Post-Production as Performance

Dave Seidel, live

Few if any of **Dave Seidel**’s recordings, which he does under the name **Mysterybear**, are recordings in the contemporary sense of the term, at least as far as music is concerned. They aren’t layered, edited, constructed, even though Seidel is, proudly, an electronic musician. Electronic music may have been born of the creative use of the studio as an instrument unto itself, but for Seidel that progression is best recognized by the studio’s employment — by electronic equipment’s employment — as an instrument of performance, not composition. Seidel’s work may still qualify as post-production for its own sake, but it’s post-production as performance. What follows is one of his most trenchant tracks to date, a fierce play of hair-trigger static in the service of an intense, compact approach to forward momentum.

He describes it as follows:

>Unedited improvisation recorded directly to Zoom H4N. Made with Drone Lab, Digitech Grunge, 4ms/Repeater Noise Swash, Malekko Wolftone Chaos, Repeater matrix mixer, Behringer mixer, Ekdahl Moisturizer.

| Dataset entries |
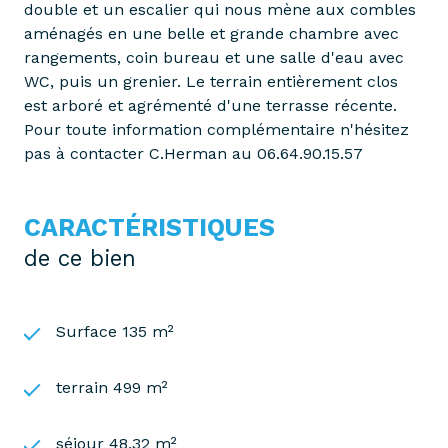
double et un escalier qui nous mène aux combles
aménagés en une belle et grande chambre avec
rangements, coin bureau et une salle d'eau avec
WC, puis un grenier. Le terrain entièrement clos
est arboré et agrémenté d'une terrasse récente.
Pour toute information complémentaire n'hésitez
pas à contacter C.Herman au 06.64.90.15.57
CARACTÉRISTIQUES
de ce bien
Surface 135 m²
terrain 499 m²
séjour 48,32 m²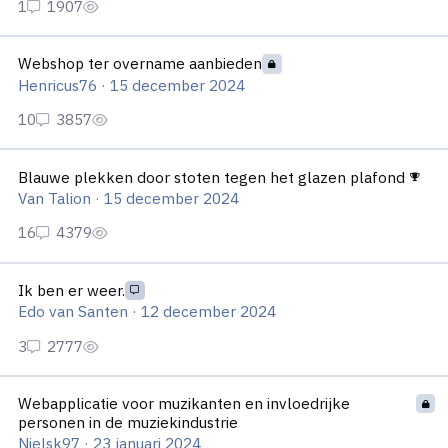
Webshop ter overname aanbieden
Webshop ter overname aanbieden
Henricus76
·
15 december 2024
Blauwe plekken door stoten tegen het glazen plafond
Blauwe plekken door stoten tegen het glazen plafond
Van Talion
·
15 december 2024
Ik ben er weer.
Ik ben er weer.
Edo van Santen
·
12 december 2024
Webapplicatie voor muzikanten en invloedrijke personen in de 
Webapplicatie voor muzikanten en invloedrijke
personen in de muziekindustrie
Nielsk97
·
23 januari 2024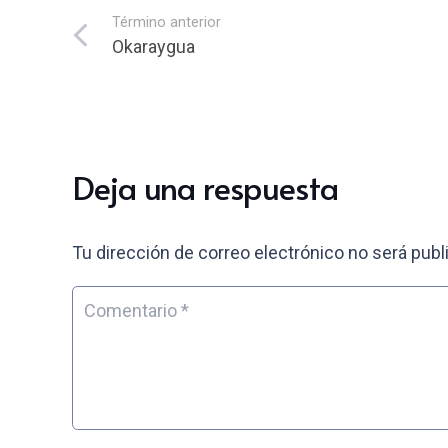
Término anterior
Okaraygua
Deja una respuesta
Tu dirección de correo electrónico no será publ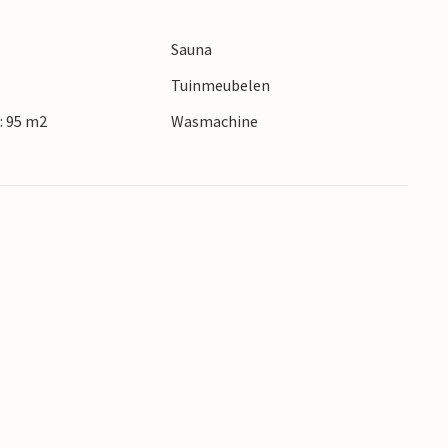
Sauna
Tuinmeubelen
: 95 m2
Wasmachine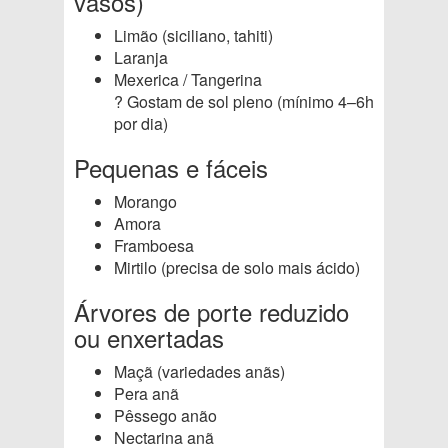
vasos)
Limão (siciliano, tahiti)
Laranja
Mexerica / Tangerina
? Gostam de sol pleno (mínimo 4–6h
por dia)
Pequenas e fáceis
Morango
Amora
Framboesa
Mirtilo (precisa de solo mais ácido)
Árvores de porte reduzido
ou enxertadas
Maçã (variedades anãs)
Pera anã
Pêssego anão
Nectarina anã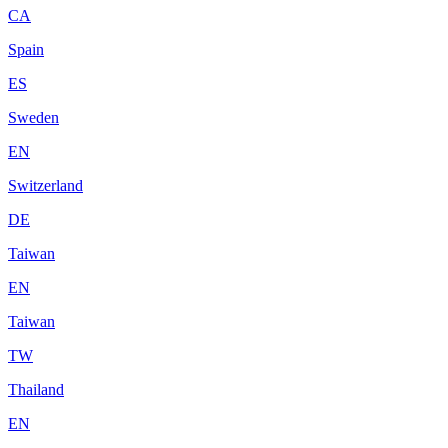
CA
Spain
ES
Sweden
EN
Switzerland
DE
Taiwan
EN
Taiwan
TW
Thailand
EN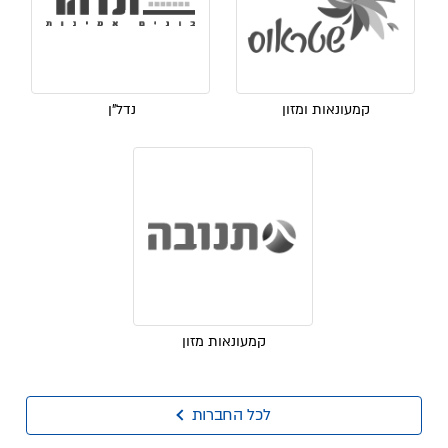
קמעונאות ומזון
נדל"ן
קמעונאות מזון
לכל החברות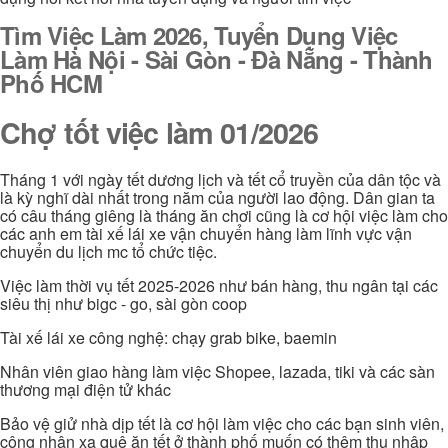
Tìm Việc Làm 2026, Tuyển Dụng Việc
Làm Hà Nội - Sài Gòn - Đà Nẵng - Thành
Phố HCM
Chợ tốt việc làm 01/2026
Tháng 1 với ngày tết dương lịch và tết cổ truyền của dân tộc và
là kỳ nghĩ dài nhất trong năm của người lao động. Dân gian ta
có câu tháng giêng là tháng ăn chơi cũng là cơ hội việc làm cho
các anh em tài xế lái xe vận chuyển hàng làm lĩnh vực vận
chuyển du lịch mc tổ chức tiệc.
Việc làm thời vụ tết 2025-2026 như bán hàng, thu ngân tại các
siêu thị như bigc - go, sài gòn coop
Tài xế lái xe công nghệ: chạy grab bike, baemin
Nhân viên giao hàng làm việc Shopee, lazada, tiki và các sàn
thương mại điện tử khác
Bảo vệ giử nhà dịp tết là cơ hội làm việc cho các bạn sinh viên,
công nhân xa quê ăn tết ở thành phố muốn có thêm thu nhập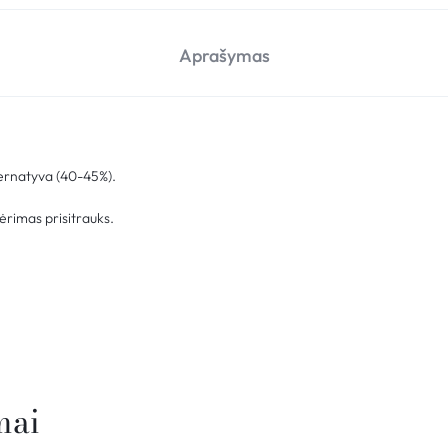
Aprašymas
lternatyva (40-45%).
gėrimas prisitrauks.
mai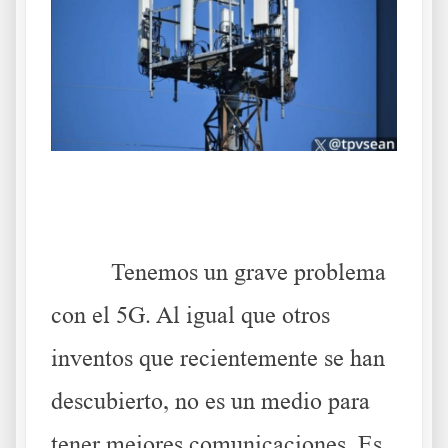
.
Tenemos un grave problema
con el 5G. Al igual que otros
inventos que recientemente se han
descubierto, no es un medio para
tener mejores comunicaciones. Es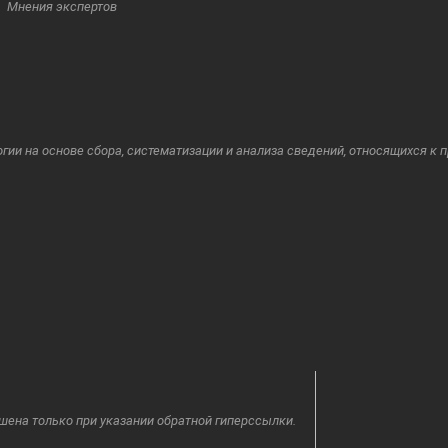
Мнения экспертов
и на основе сбора, систематизации и анализа сведений, относящихся к 
шена только при указании обратной гиперссылки.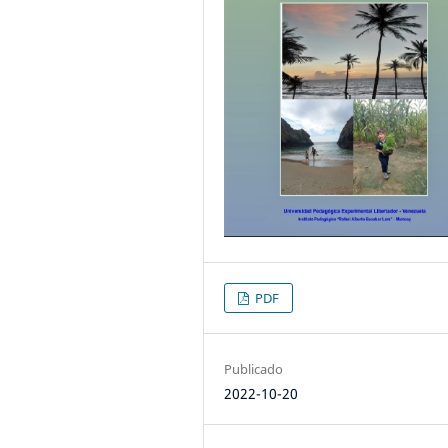
PDF
Publicado
2022-10-20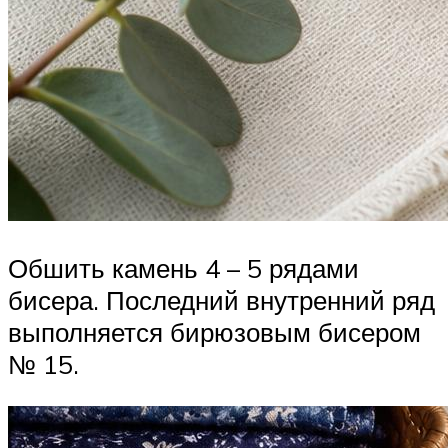
Обшить камень 4 – 5 рядами
бисера. Последний внутренний ряд
выполняется бирюзовым бисером
№ 15.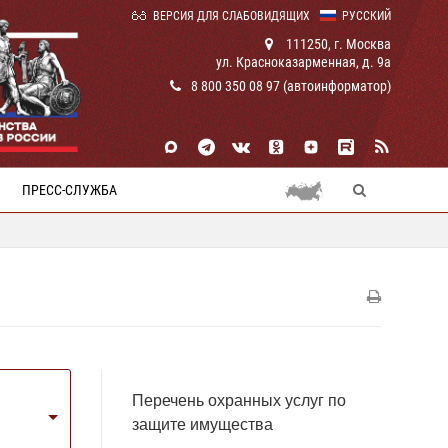
ВЕРСИЯ ДЛЯ СЛАБОВИДЯЩИХ
РУССКИЙ
111250, г. Москва
ул. Красноказарменная, д. 9а
8 800 350 08 97 (автоинформатор)
ПРЕСС-СЛУЖБА
Перечень охранных услуг по
защите имущества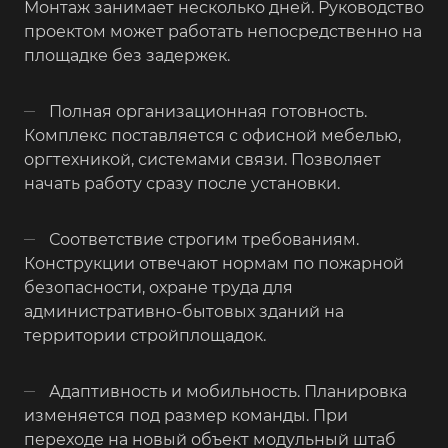
Монтаж занимает несколько дней. Руководство
проектом может работать непосредственно на
площадке без задержек.
Полная организационная готовность.
Комплекс поставляется с офисной мебелью,
оргтехникой, системами связи. Позволяет
начать работу сразу после установки.
Соответствие строгим требованиям.
Конструкции отвечают нормам по пожарной
безопасности, охране труда для
административно-бытовых зданий на
территории стройплощадок.
Адаптивность и мобильность. Планировка
изменяется под размер команды. При
переходе на новый объект модульный штаб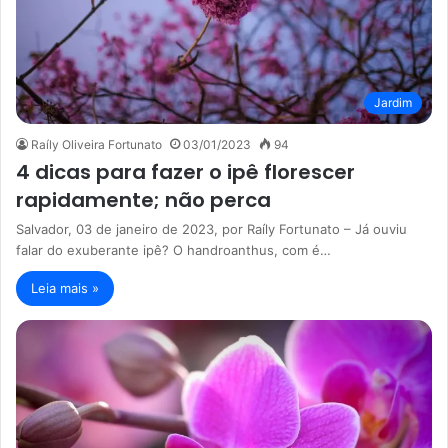
Jardim
Raíly Oliveira Fortunato
03/01/2023
94
4 dicas para fazer o ipê florescer
rapidamente; não perca
Salvador, 03 de janeiro de 2023, por Raíly Fortunato – Já ouviu
falar do exuberante ipê? O handroanthus, com é…
Leia mais »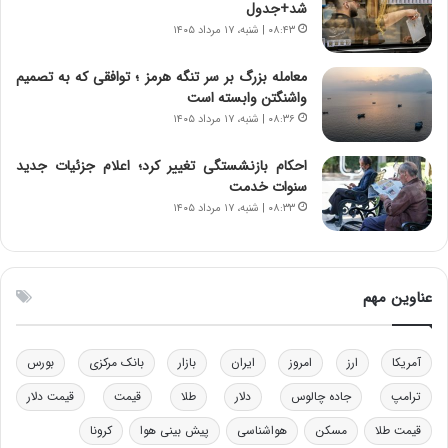
شد+جدول
و
ک
۰۸:۴۳ | شنبه، ۱۷ مرداد ۱۴۰۵
ز
ا
ا
ی
معامله بزرگ بر سر تنگه هرمز ؛ توافقی که به تصمیم
ز
ی
واشنگتن وابسته است
ب
–
۰۸:۳۶ | شنبه، ۱۷ مرداد ۱۴۰۵
ی
ص
ن
ه
ن
ی
احکام بازنشستگی تغییر کرد؛ اعلام جزئیات جدید
ر
و
سنوات خدمت
ف
ن
۰۸:۳۳ | شنبه، ۱۷ مرداد ۱۴۰۵
ت
ی
ه
|
ا
د
س
ب
عناوین مهم
ت
ی
ر
ک
آمریکا
ارز
امروز
ایران
بازار
بانک مرکزی
بورس
ل
ا
ترامپ
جاده چالوس
دلار
طلا
قیمت
قیمت دلار
ت
قیمت طلا
مسکن
هواشناسی
پیش بینی هوا
کرونا
ا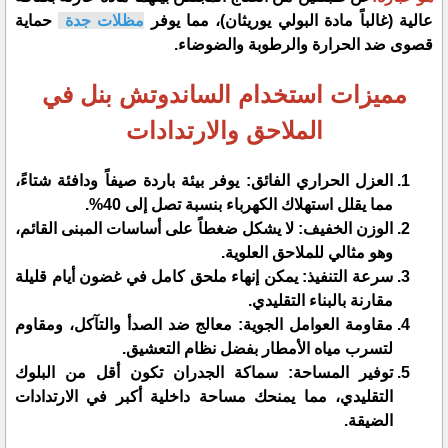
عالية (غالباً مادة البولي يوريثان)، مما يوفر
مظلات جدة
حماية
قصوى ضد الحرارة والرطوبة والضوضاء.
مميزات استخدام الساندوتش بنل في
الملاحق والارتدادات
​العزل الحراري الفائق: يوفر بيئة باردة صيفاً ودافئة شتاءً،
مما يقلل استهلاك الكهرباء بنسبة تصل إلى 40%.
​الوزن الخفيف: لا يشكل ضغطاً على أساسات المبنى القائم،
وهو مثالي للملاحق العلوية.
​سرعة التنفيذ: يمكن إنهاء ملحق كامل في غضون أيام قليلة
مقارنة بالبناء التقليدي.
​مقاومة العوامل الجوية: معالج ضد الصدأ والتآكل، ومقاوم
لتسرب مياه الأمطار بفضل نظام التعشيق.
​توفير المساحة: سماكة الجدران تكون أقل من البلوك
التقليدي، مما يمنحك مساحة داخلية أكبر في الارتدادات
الضيقة.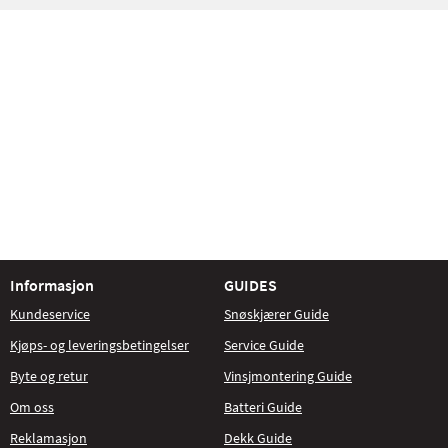
Informasjon
GUIDES
Kundeservice
Snøskjærer Guide
Kjøps- og leveringsbetingelser
Service Guide
Byte og retur
Vinsjmontering Guide
Om oss
Batteri Guide
Reklamasjon
Dekk Guide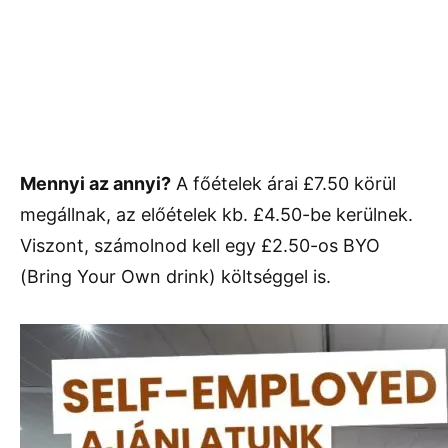
Mennyi az annyi?
A főételek árai £7.50 körül
megállnak, az előételek kb. £4.50-be kerülnek.
Viszont, számolnod kell egy £2.50-os BYO
(Bring Your Own drink) költséggel is.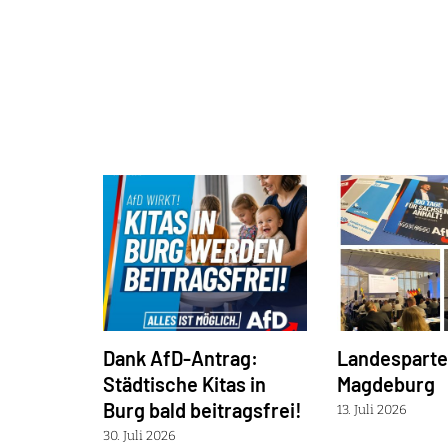
Dank AfD-Antrag:
Landespartei
Städtische Kitas in
Magdeburg
Burg bald beitragsfrei!
13. Juli 2026
30. Juli 2026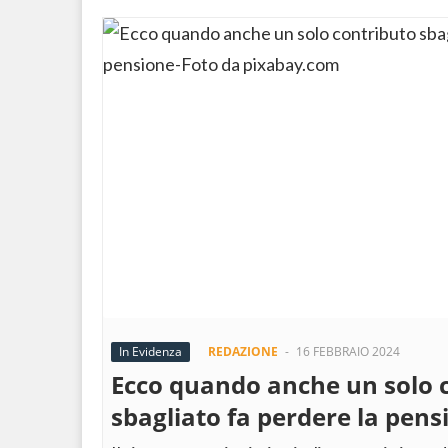
In Evidenza
REDAZIONE
-
16 FEBBRAIO 2024
Ecco quando anche un solo 
sbagliato fa perdere la pens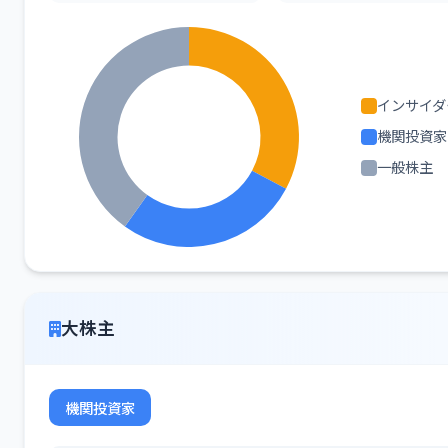
インサイダ
機関投資家
一般株主
大株主
機関投資家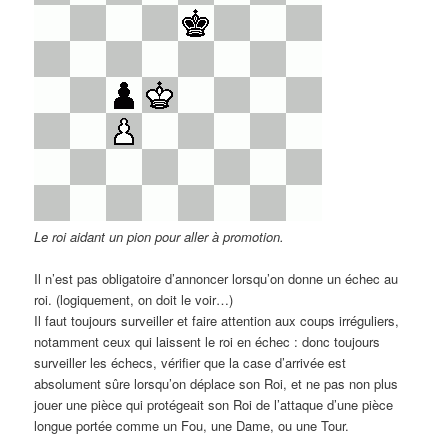
Le roi aidant un pion pour aller à promotion.
Il n’est pas obligatoire d’annoncer lorsqu’on donne un échec au
roi. (logiquement, on doit le voir…)
Il faut toujours surveiller et faire attention aux coups irréguliers,
notamment ceux qui laissent le roi en échec : donc toujours
surveiller les échecs, vérifier que la case d’arrivée est
absolument sûre lorsqu’on déplace son Roi, et ne pas non plus
jouer une pièce qui protégeait son Roi de l’attaque d’une pièce
longue portée comme un Fou, une Dame, ou une Tour.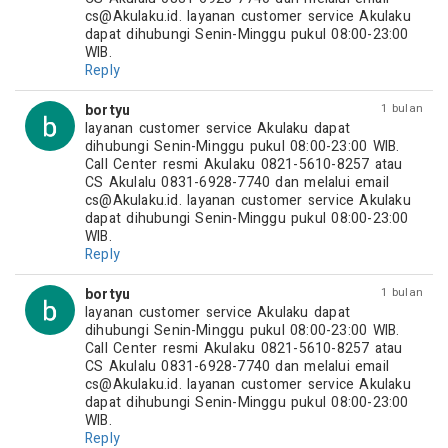
cs@Akulaku.id
. layanan customer service Akulaku 
dapat dihubungi Senin-Minggu pukul 08:00-23:00 
WIB.
Reply
bortyu
1 bulan
layanan customer service Akulaku dapat 
dihubungi Senin-Minggu pukul 08:00-23:00 WIB. 
Call Center resmi Akulaku 0821-5610-8257 atau 
CS Akulalu 0831-6928-7740 dan melalui email 
cs@Akulaku.id
. layanan customer service Akulaku 
dapat dihubungi Senin-Minggu pukul 08:00-23:00 
WIB.
Reply
bortyu
1 bulan
layanan customer service Akulaku dapat 
dihubungi Senin-Minggu pukul 08:00-23:00 WIB. 
Call Center resmi Akulaku 0821-5610-8257 atau 
CS Akulalu 0831-6928-7740 dan melalui email 
cs@Akulaku.id
. layanan customer service Akulaku 
dapat dihubungi Senin-Minggu pukul 08:00-23:00 
WIB.
Reply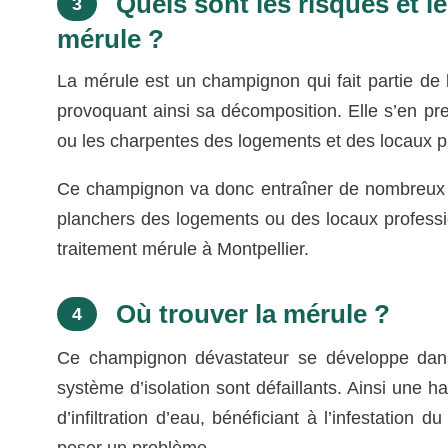
Quels sont les risques et 
3
mérule ?
La mérule est un champignon qui fait partie de la
provoquant ainsi sa décomposition. Elle s’en pr
ou les charpentes des logements et des locaux pr
Ce champignon va donc entraîner de nombreux d
planchers des logements ou des locaux profession
traitement mérule à Montpellier.
Où trouver la mérule ?
4
Ce champignon dévastateur se développe dans 
système d’isolation sont défaillants. Ainsi une h
d’infiltration d’eau, bénéficiant à l’infestatio
poser un problème.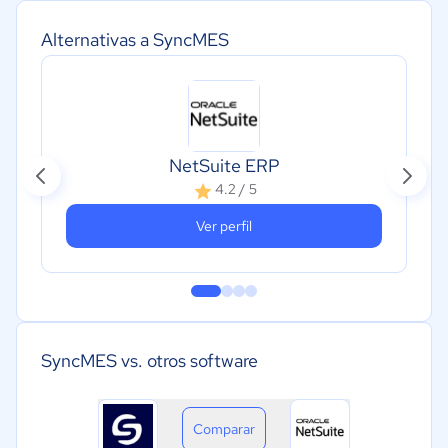
Alternativas a SyncMES
NetSuite ERP
4.2 / 5
Ver perfil
SyncMES vs. otros software
Comparar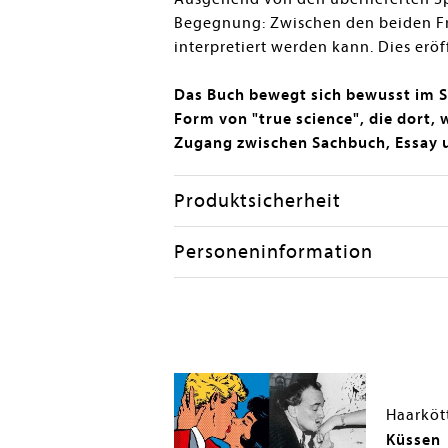
Begegnung: Zwischen den beiden Fra
interpretiert werden kann. Dies eröf
Das Buch bewegt sich bewusst im S
Form von "true science", die dort,
Zugang zwischen Sachbuch, Essay u
Produktsicherheit
Personeninformation
tor
Haarkött
Recherche
Küssen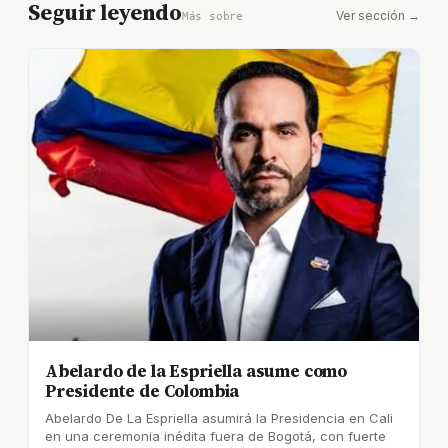
Seguir leyendo
Ver sección →
Más sobre
Abelardo de la Espriella asume como
Presidente de Colombia
Abelardo De La Espriella asumirá la Presidencia en Cali
en una ceremonia inédita fuera de Bogotá, con fuerte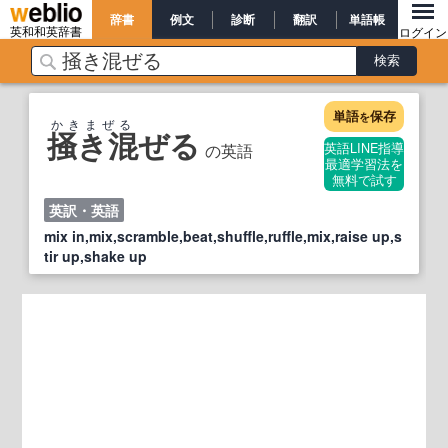
辞書
例文
診断
翻訳
単語帳
英和和英辞書
ログイン
単語
保存
を
かきまぜる
掻き混ぜる
の英語
英語LINE指導
最適学習法を
無料で試す
英訳・英語
mix in,mix,scramble,beat,shuffle,ruffle,mix,raise up,s
tir up,shake up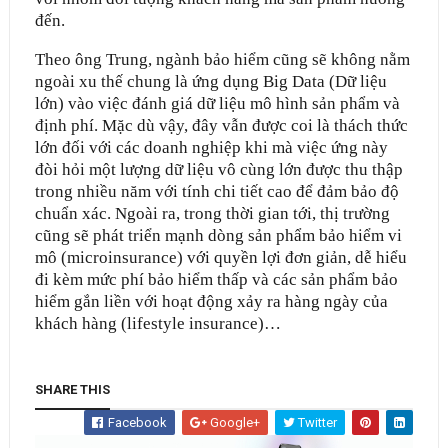
đến.
Theo ông Trung, ngành bảo hiểm cũng sẽ không nằm
ngoài xu thế chung là ứng dụng Big Data (Dữ liệu
lớn) vào việc đánh giá dữ liệu mô hình sản phẩm và
định phí. Mặc dù vậy, đây vẫn được coi là thách thức
lớn đối với các doanh nghiệp khi mà việc ứng này
đòi hỏi một lượng dữ liệu vô cùng lớn được thu thập
trong nhiều năm với tính chi tiết cao để đảm bảo độ
chuẩn xác. Ngoài ra, trong thời gian tới, thị trường
cũng sẽ phát triển mạnh dòng sản phẩm bảo hiểm vi
mô (microinsurance) với quyền lợi đơn giản, dễ hiểu
đi kèm mức phí bảo hiểm thấp và các sản phẩm bảo
hiểm gắn liền với hoạt động xảy ra hàng ngày của
khách hàng (lifestyle insurance)…
SHARE THIS
Facebook
Google+
Twitter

| Instructions for the task |
Answer these questions from the Dave Seidel text:
1. Under what name does Dave Seidel make his recordings?
2. Directly onto what device was the unedited improvisation recorded?
3. For Seidel, electronic equipment serves as an instrument of what, rather than composition?
This data was taken from a separate source.

| Output |
1. Mysterybear
2. A Zoom H4N
3. Performance